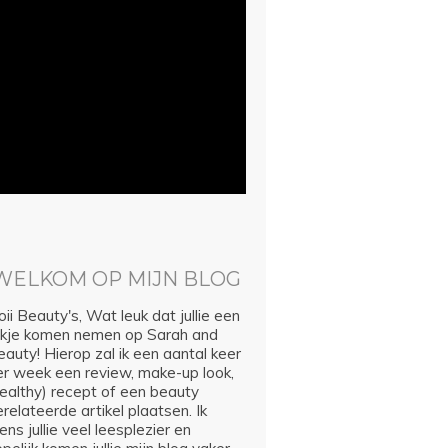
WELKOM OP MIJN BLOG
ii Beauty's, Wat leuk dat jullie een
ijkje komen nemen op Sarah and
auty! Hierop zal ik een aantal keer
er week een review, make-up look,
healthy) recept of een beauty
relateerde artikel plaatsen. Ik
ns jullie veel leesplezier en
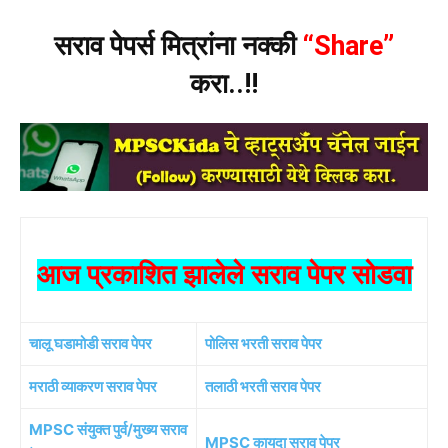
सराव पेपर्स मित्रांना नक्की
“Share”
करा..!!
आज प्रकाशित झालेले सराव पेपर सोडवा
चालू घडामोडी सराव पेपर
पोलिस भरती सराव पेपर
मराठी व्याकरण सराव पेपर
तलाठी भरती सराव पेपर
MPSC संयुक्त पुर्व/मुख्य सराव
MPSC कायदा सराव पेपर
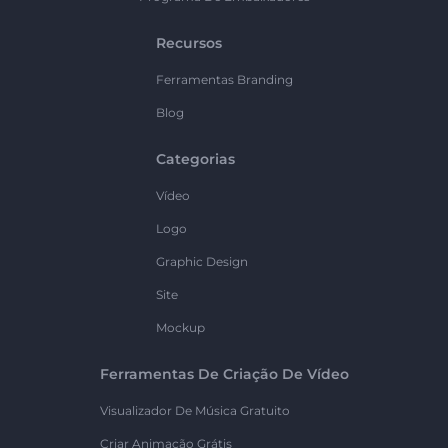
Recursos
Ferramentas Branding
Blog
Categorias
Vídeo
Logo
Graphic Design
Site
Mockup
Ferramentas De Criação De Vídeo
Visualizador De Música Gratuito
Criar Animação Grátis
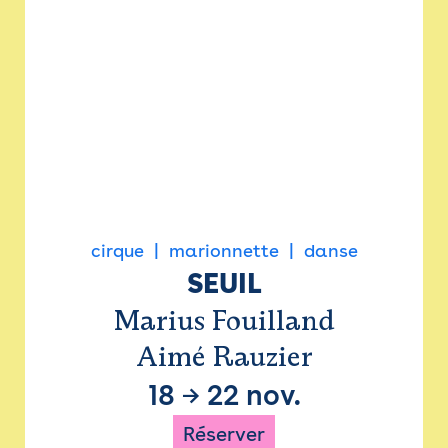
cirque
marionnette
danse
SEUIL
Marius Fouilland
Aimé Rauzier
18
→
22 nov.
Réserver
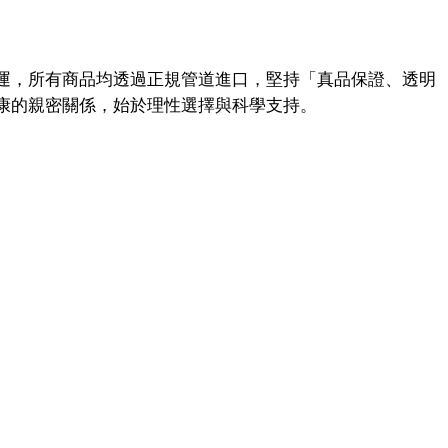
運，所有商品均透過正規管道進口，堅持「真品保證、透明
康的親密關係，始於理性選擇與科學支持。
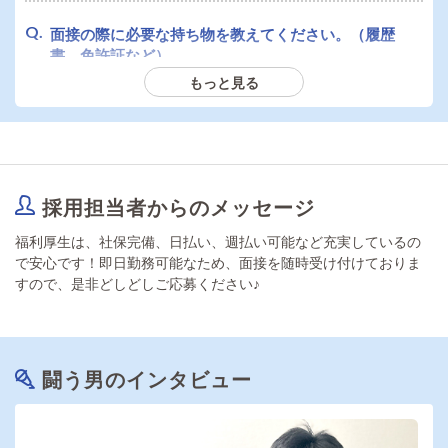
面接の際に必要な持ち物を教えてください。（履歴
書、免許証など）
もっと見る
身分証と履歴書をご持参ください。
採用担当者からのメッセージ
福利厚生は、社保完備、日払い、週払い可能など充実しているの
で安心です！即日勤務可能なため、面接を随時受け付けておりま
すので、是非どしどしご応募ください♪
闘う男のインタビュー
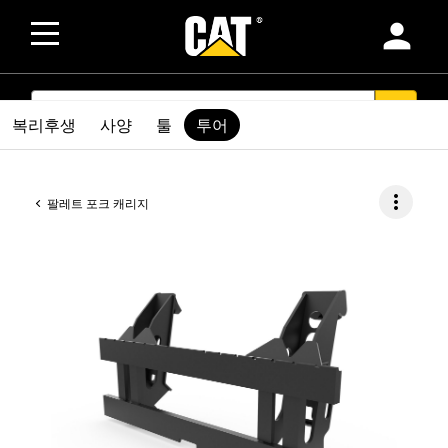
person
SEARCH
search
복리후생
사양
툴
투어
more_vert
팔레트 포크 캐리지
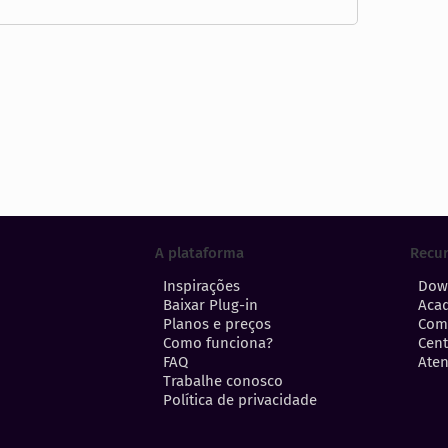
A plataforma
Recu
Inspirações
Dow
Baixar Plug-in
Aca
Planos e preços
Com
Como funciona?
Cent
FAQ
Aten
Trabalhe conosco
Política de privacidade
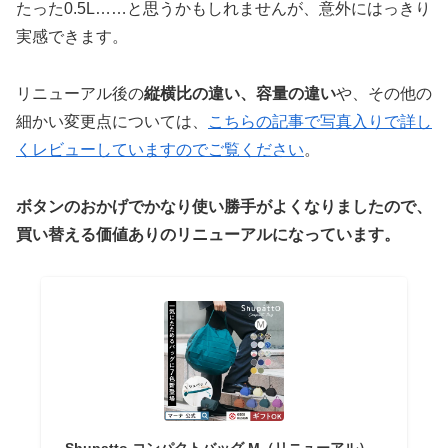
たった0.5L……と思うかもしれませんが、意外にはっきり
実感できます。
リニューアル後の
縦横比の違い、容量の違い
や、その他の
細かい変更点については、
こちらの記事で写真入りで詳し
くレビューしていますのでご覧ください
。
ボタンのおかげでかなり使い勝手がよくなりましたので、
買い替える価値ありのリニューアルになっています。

---

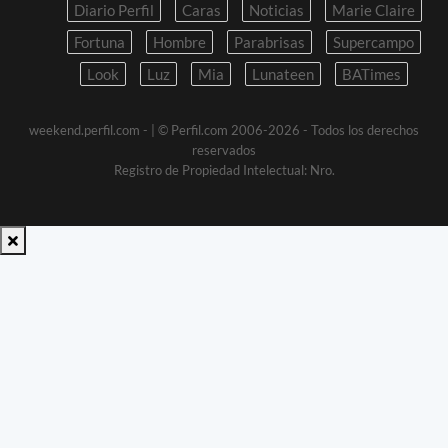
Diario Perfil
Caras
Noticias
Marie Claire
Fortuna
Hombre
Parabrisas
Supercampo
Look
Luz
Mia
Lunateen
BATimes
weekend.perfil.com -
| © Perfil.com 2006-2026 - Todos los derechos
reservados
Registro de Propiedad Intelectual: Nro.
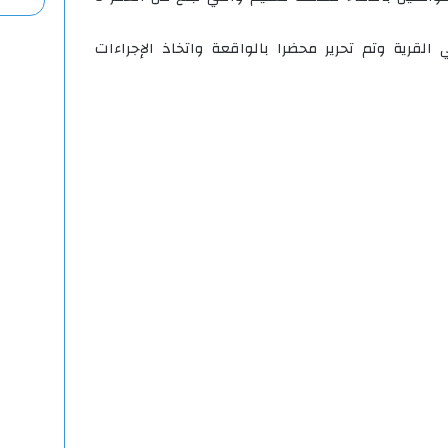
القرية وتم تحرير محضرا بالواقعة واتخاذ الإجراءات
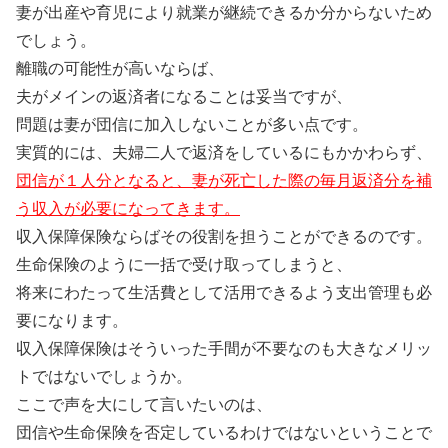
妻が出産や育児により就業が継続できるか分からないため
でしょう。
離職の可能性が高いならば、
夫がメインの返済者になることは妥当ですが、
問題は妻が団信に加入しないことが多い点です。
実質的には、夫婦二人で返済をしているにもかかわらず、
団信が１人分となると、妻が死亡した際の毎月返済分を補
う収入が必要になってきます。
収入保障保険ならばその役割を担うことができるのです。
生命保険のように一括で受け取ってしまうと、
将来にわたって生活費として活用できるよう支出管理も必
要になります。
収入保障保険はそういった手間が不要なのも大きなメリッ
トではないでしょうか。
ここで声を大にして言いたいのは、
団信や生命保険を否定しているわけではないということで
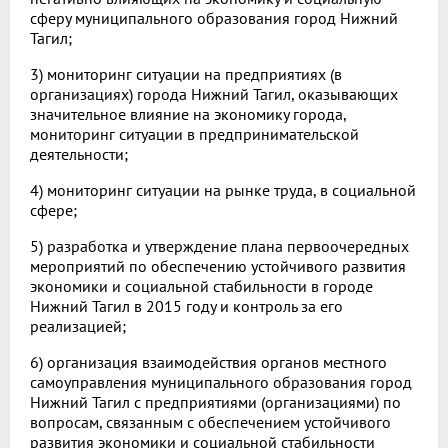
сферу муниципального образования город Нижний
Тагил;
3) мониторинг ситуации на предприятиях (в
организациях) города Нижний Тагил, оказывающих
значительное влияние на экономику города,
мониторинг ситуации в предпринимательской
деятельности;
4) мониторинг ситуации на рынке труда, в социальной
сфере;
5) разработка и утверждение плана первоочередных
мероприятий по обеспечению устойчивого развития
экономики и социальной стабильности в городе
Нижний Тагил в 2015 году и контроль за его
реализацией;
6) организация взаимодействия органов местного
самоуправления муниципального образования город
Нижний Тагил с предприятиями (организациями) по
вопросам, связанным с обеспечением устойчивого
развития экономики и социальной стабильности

...

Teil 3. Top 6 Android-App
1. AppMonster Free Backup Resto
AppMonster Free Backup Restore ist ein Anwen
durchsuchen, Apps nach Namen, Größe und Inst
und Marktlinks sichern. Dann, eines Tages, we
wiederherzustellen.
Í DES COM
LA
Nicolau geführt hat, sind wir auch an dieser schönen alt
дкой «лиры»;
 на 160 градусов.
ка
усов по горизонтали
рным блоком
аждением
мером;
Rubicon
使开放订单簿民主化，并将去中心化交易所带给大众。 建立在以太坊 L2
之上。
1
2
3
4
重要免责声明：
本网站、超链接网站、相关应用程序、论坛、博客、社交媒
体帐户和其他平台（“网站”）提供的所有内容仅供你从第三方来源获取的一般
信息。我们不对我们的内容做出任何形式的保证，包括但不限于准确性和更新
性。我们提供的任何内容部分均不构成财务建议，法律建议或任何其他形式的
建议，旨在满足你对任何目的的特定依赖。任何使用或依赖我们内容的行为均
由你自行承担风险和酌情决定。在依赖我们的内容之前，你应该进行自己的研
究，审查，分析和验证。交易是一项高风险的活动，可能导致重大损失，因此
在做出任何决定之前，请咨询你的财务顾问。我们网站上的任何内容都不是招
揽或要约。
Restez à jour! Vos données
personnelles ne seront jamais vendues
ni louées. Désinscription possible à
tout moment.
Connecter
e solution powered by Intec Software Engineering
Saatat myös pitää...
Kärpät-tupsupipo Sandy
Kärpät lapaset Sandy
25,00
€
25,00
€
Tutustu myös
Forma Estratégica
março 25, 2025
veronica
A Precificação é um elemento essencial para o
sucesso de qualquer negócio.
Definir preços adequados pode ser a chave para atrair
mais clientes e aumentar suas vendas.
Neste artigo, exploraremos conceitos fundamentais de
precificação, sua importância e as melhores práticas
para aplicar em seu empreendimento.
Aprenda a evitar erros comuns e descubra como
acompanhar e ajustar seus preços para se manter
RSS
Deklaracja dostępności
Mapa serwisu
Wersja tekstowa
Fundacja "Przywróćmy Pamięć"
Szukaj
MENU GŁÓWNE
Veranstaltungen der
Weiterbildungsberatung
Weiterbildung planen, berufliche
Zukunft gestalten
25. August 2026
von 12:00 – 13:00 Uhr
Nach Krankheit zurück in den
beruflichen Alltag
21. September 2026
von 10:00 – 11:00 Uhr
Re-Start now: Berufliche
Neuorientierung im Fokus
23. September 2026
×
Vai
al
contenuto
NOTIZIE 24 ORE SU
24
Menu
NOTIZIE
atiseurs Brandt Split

■ Exercise instructions: The exercise is to copy out every line above that has the word "устойчивого" in it.

■ Completed exercise:
мероприятий по обеспечению устойчивого развития
вопросам, связанным с обеспечением устойчивого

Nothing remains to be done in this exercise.